---- SUPPLIED DATA

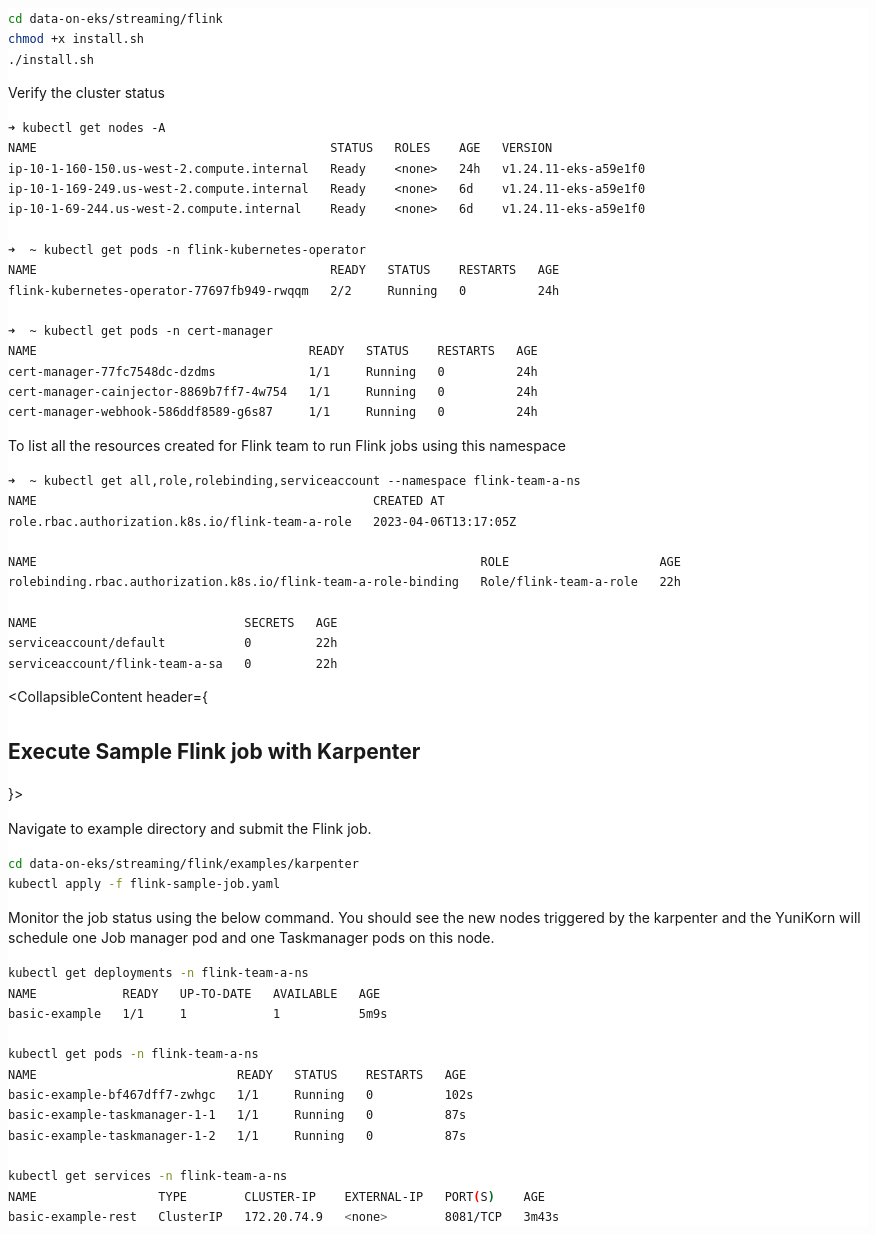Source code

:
 ```bash
cd data-on-eks/streaming/flink
chmod +x install.sh
./install.sh
```

Verify the cluster status

    ➜ kubectl get nodes -A
    NAME                                         STATUS   ROLES    AGE   VERSION
    ip-10-1-160-150.us-west-2.compute.internal   Ready    <none>   24h   v1.24.11-eks-a59e1f0
    ip-10-1-169-249.us-west-2.compute.internal   Ready    <none>   6d    v1.24.11-eks-a59e1f0
    ip-10-1-69-244.us-west-2.compute.internal    Ready    <none>   6d    v1.24.11-eks-a59e1f0

    ➜  ~ kubectl get pods -n flink-kubernetes-operator
    NAME                                         READY   STATUS    RESTARTS   AGE
    flink-kubernetes-operator-77697fb949-rwqqm   2/2     Running   0          24h

    ➜  ~ kubectl get pods -n cert-manager
    NAME                                      READY   STATUS    RESTARTS   AGE
    cert-manager-77fc7548dc-dzdms             1/1     Running   0          24h
    cert-manager-cainjector-8869b7ff7-4w754   1/1     Running   0          24h
    cert-manager-webhook-586ddf8589-g6s87     1/1     Running   0          24h

To list all the resources created for Flink team to run Flink jobs using this namespace

    ➜  ~ kubectl get all,role,rolebinding,serviceaccount --namespace flink-team-a-ns
    NAME                                               CREATED AT
    role.rbac.authorization.k8s.io/flink-team-a-role   2023-04-06T13:17:05Z

    NAME                                                              ROLE                     AGE
    rolebinding.rbac.authorization.k8s.io/flink-team-a-role-binding   Role/flink-team-a-role   22h

    NAME                             SECRETS   AGE
    serviceaccount/default           0         22h
    serviceaccount/flink-team-a-sa   0         22h


</CollapsibleContent>


<CollapsibleContent header={<h2><span>Execute Sample Flink job with Karpenter</span></h2>}>

Navigate to example directory and submit the Flink job.

```bash
cd data-on-eks/streaming/flink/examples/karpenter
kubectl apply -f flink-sample-job.yaml
```

Monitor the job status using the below command.
You should see the new nodes triggered by the karpenter and the YuniKorn will schedule one Job manager pod and one Taskmanager pods on this node.

```bash
kubectl get deployments -n flink-team-a-ns
NAME            READY   UP-TO-DATE   AVAILABLE   AGE
basic-example   1/1     1            1           5m9s

kubectl get pods -n flink-team-a-ns
NAME                            READY   STATUS    RESTARTS   AGE
basic-example-bf467dff7-zwhgc   1/1     Running   0          102s
basic-example-taskmanager-1-1   1/1     Running   0          87s
basic-example-taskmanager-1-2   1/1     Running   0          87s

kubectl get services -n flink-team-a-ns
NAME                 TYPE        CLUSTER-IP    EXTERNAL-IP   PORT(S)    AGE
basic-example-rest   ClusterIP   172.20.74.9   <none>        8081/TCP   3m43s
```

--------

Find each line of the data above that holds the word "Running", then copy it.

    flink-kubernetes-operator-77697fb949-rwqqm   2/2     Running   0          24h
    cert-manager-77fc7548dc-dzdms             1/1     Running   0          24h
    cert-manager-cainjector-8869b7ff7-4w754   1/1     Running   0          24h
    cert-manager-webhook-586ddf8589-g6s87     1/1     Running   0          24h
basic-example-bf467dff7-zwhgc   1/1     Running   0          102s
basic-example-taskmanager-1-1   1/1     Running   0          87s
basic-example-taskmanager-1-2   1/1     Running   0          87s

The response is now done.